Terlalu lama Kuningan dikenal hanya sebagai kota siang. Saat matahari terbenam, ekonomi ikut tidur. Padahal, justru di malam hari potensi wisata dan UMKM bisa menyala paling terang.

Dengan pengelolaan yang terukur misalnya uji coba tiap sabtu malam minggu pukul 18.00–24.00 Car Free Night bisa menjadi laboratorium kecil ekonomi rakyat.

Bayangkan anak-anak muda lokal membuka lapak kopi, seniman memainkan lagu akustik di trotoar, keluarga kecil duduk menikmati jagung bakar sambil menyaksikan street performance komunitas kreatif.

Polisi lalu lintas tersenyum, bukan karena jalan kosong, tapi karena warganya bahagia tanpa chaos. Media sosial pun akan penuh dengan tagar: #Kuningancaang, #CarFreeNight, #KulinerPuspaRameLagi.
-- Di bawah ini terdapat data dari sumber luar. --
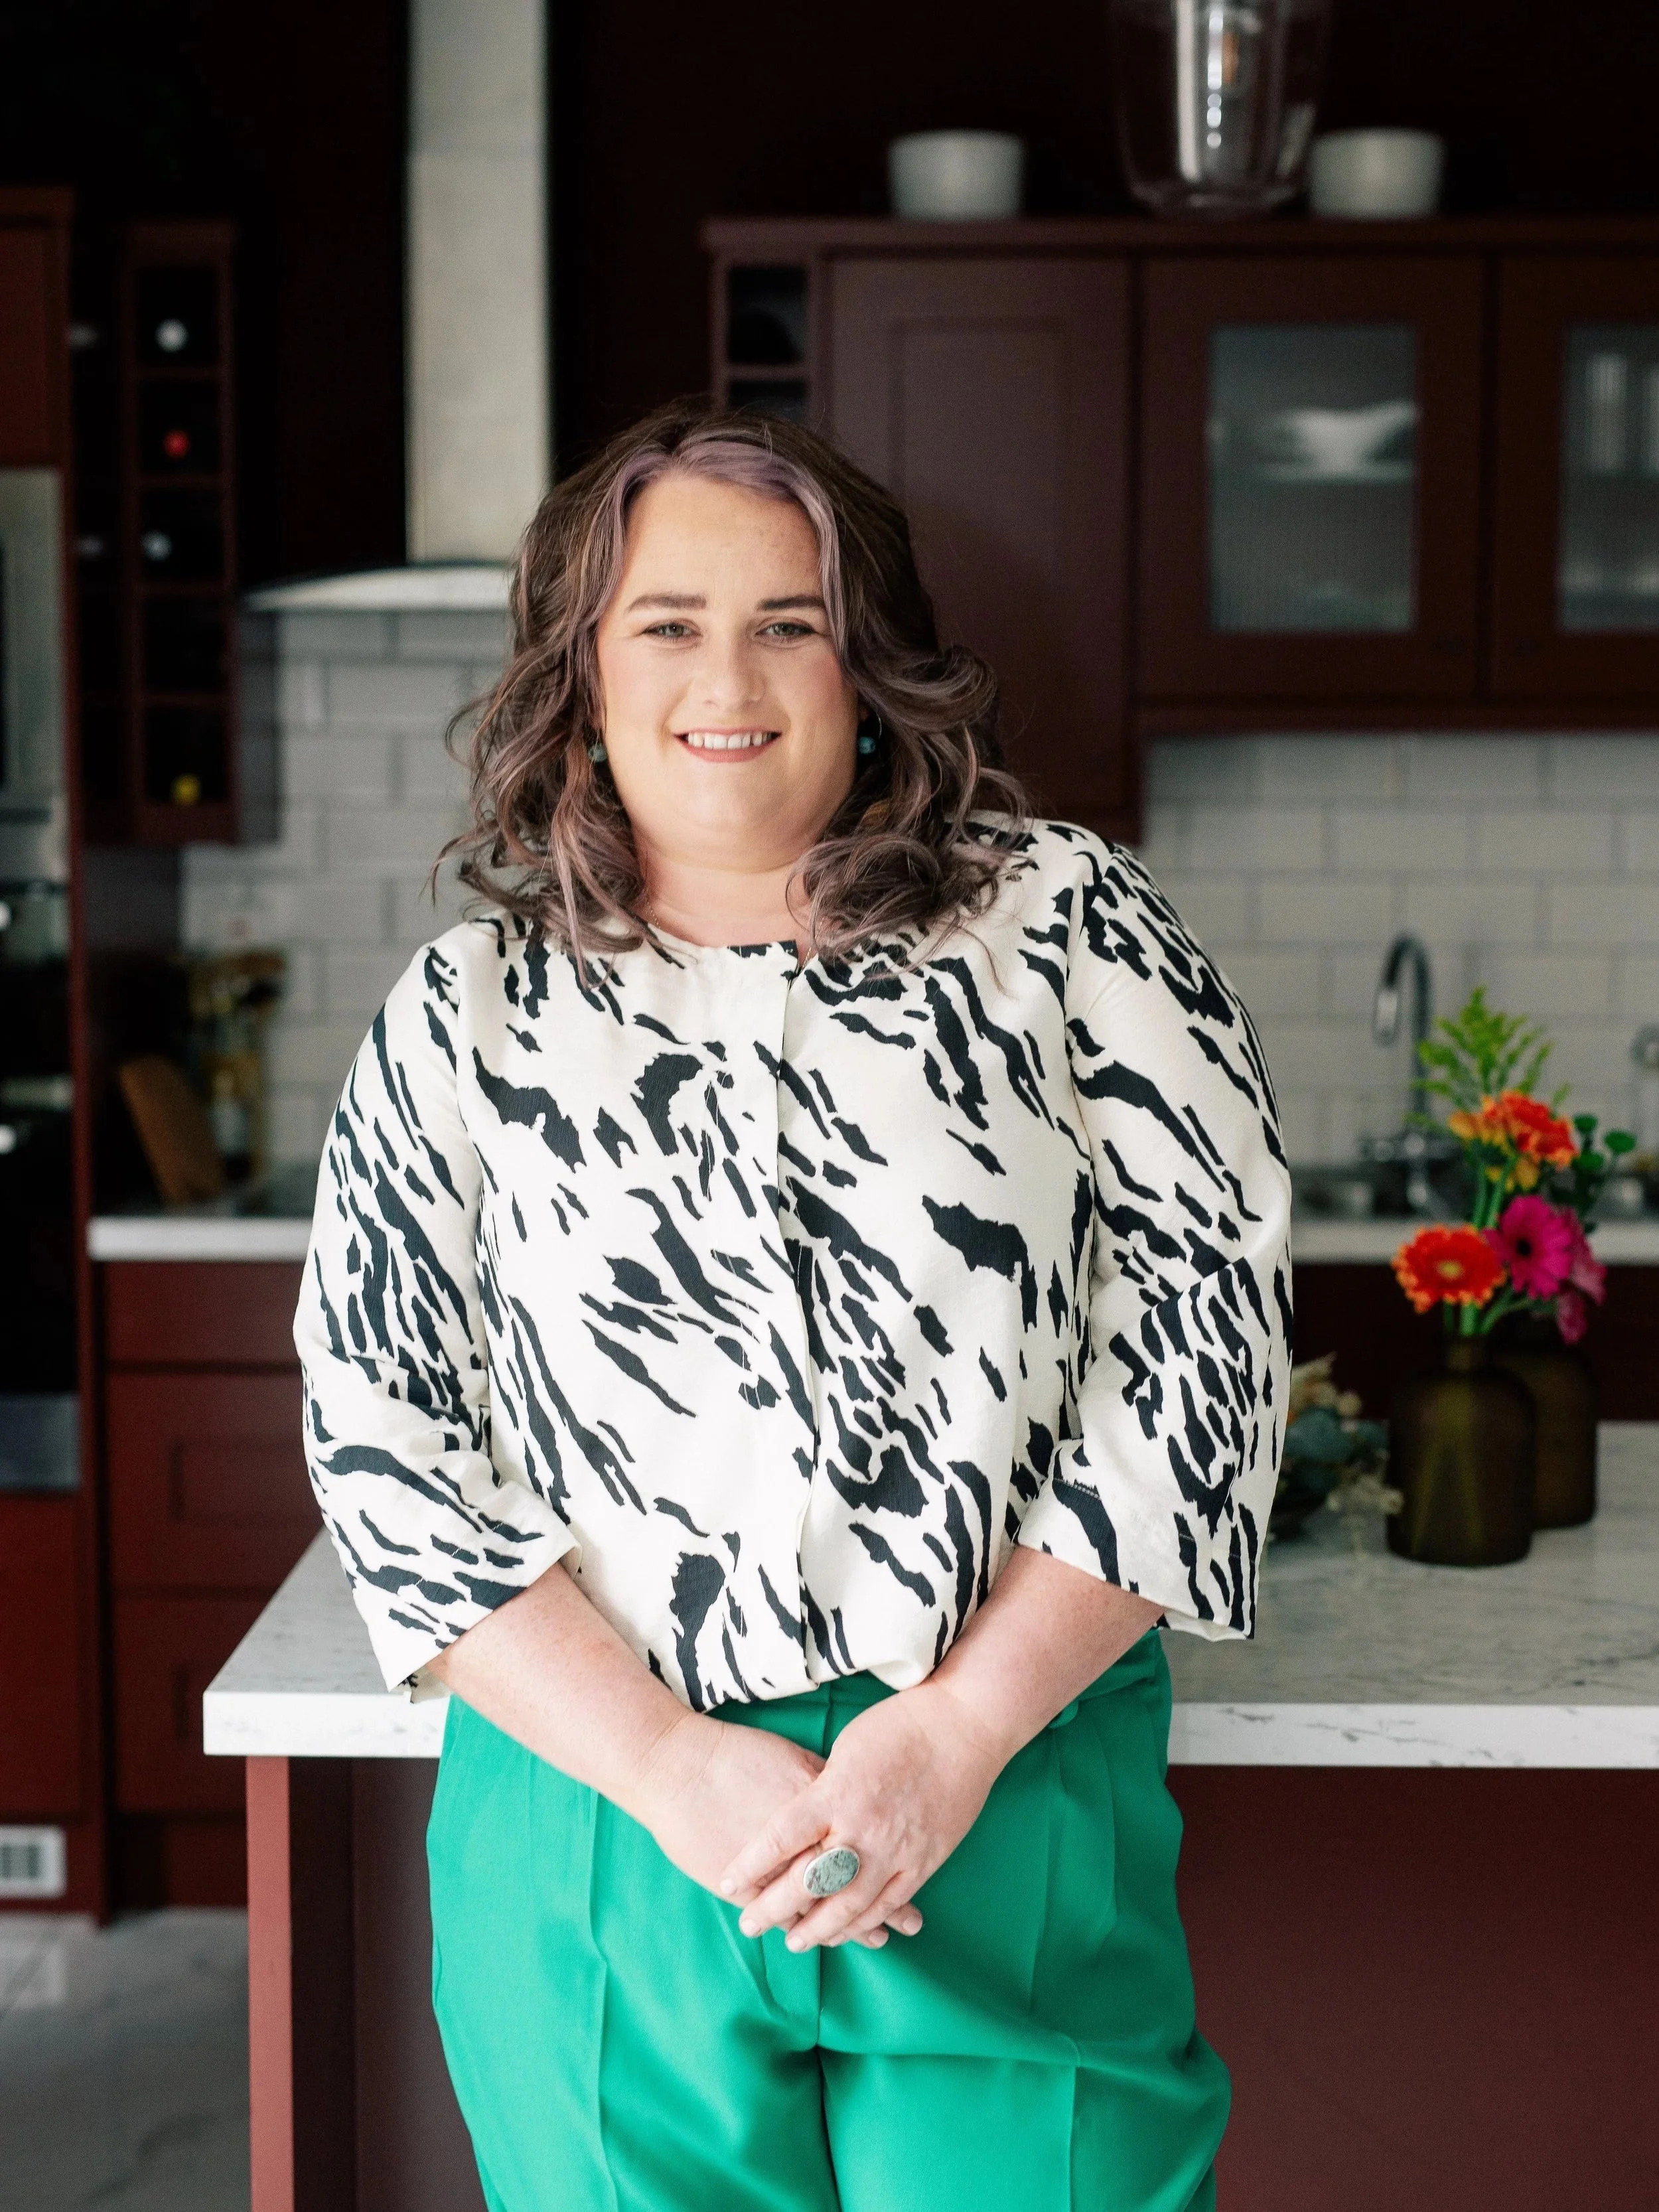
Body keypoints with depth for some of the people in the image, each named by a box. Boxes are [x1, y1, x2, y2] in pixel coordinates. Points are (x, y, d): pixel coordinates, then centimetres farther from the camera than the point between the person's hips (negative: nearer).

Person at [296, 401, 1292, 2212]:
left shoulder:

Lebih jauh, Car Free Night juga punya efek komunikasi sosial. Dalam teori public trust, kepercayaan publik tumbuh ketika pemerintah hadir dalam hal-hal yang sederhana namun terasa manfaatnya.

Menutup jalan untuk memberi ruang rakyat berdagang adalah bentuk kehadiran yang paling konkret. Rakyat tidak menuntut bantuan dana, mereka hanya ingin diberi tempat untuk hidup dan berkembang. Kadang, membangkitkan ekonomi tak selalu butuh anggaran cukup ide brilian dan keberanian untuk menutup jalan dan membuka kesempatan.

Kuningan bisa memulai dari hal kecil: menata rute Citamba–Taman Kota, menyiapkan tim keamanan dan kebersihan, serta menggandeng komunitas kreatif untuk tampil bergilir. Tak perlu megah, tak perlu seremonial. Cukup konsisten, terukur, dan menyenangkan.

Sebab, kota yang hidup bukan yang banyak proyeknya, tapi yang banyak ceritanya. Dan mungkin, suatu hari nanti, kita akan berkata dengan bangga:

✨ “Kuningan Caang Itu Bernama Car Free Night.” ✨

Ageng Sutrisno

Penulis Sela Waktu, rubrik mingguan reflektif di inilahkuningan.com

Biasa menulis tentang hidup, politik, dan hal-hal yang tidak bisa dijelaskan dengan statistik.
Kalau tidak menulis, biasanya sedang mikir kenapa harga nasi goreng terus naik.